Ben Abbey

Personal information
- Full name: Benjamin Charles Abbey
- Date of birth: 13 May 1978 (age 46)
- Place of birth: London, England
- Height: 5 ft 7 in (1.70 m)
- Position(s): Striker

Senior career*
- Years: Team / Apps / (Gls)
- 1997: Maidenhead United / 22 / (12)
- 1997–1999: Crawley Town / 97 / (46)
- 1999–2001: Oxford United / 10 / (1)
- 2000: → Aldershot Town (loan) / 5 / (1)
- 2000: → Southend United (loan) / 6 / (4)
- 2001–2002: Southend United / 23 / (7)
- 2002: → Stevenage Borough (loan) / 1 / (0)
- 2002–2003: Woking / 26 / (7)
- 2003-2005: Macclesfield Town / 0 / (0)
- 2003: → Gravesend & Northfleet(loan) / 22 / (6)
- 2004: → St Albans City(loan) / 2 / (1)
- 2005: → Northwood(loan) / 15 / (4)
- 2005–2006: Metropolitan Police / 22 / (8)
- 2006–2009: Tooting & Mitcham / 31 / (13)
- 2010–2013: Slough Town / 60 / (11)
- Total:  / 342 / (121)

= Ben Abbey =

English footballer

Benjamin Charles Abbey (born 13 May 1978) is an English former footballer.
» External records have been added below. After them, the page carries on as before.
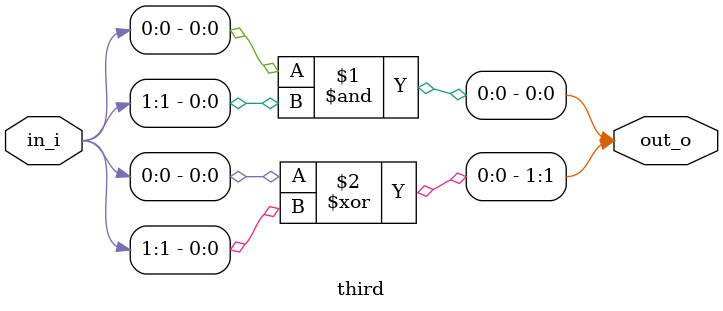
<source format=sv>
module top (
  input logic [3:0] in_i,
  output logic [3:0] out_o
);
  simple u_sim_one (
    .in_i(in_i[1:0]),
    .out_o(out_o[1:0])
  );
  simple u_sim_two (
    .in_i(in_i[3:2]),
    .out_o(out_o[3:2])
  );

  assign out_o[2] = in_i[2] | in_i[3];
  assign out_o[3] = in_i[2] ^ ~in_i[3];
endmodule

module simple (
  input logic [1:0] in_i,
  output logic [1:0] out_o
);
  third u_third(.in_i, .out_o);
endmodule

module third (
  input logic [1:0] in_i,
  output logic [1:0] out_o
);
  assign out_o[0] = in_i[0] & in_i[1];
  assign out_o[1] = in_i[0] ^ in_i[1];
endmodule

</source>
He had spells in the Football League with Oxford United, Southend United and Macclesfield Town. Abbey has since moved on to forge a successful career in Finance and Sports Management.

Abbey joined Division Two club Oxford United from Crawley Town in September 1999 for a fee of £30,000.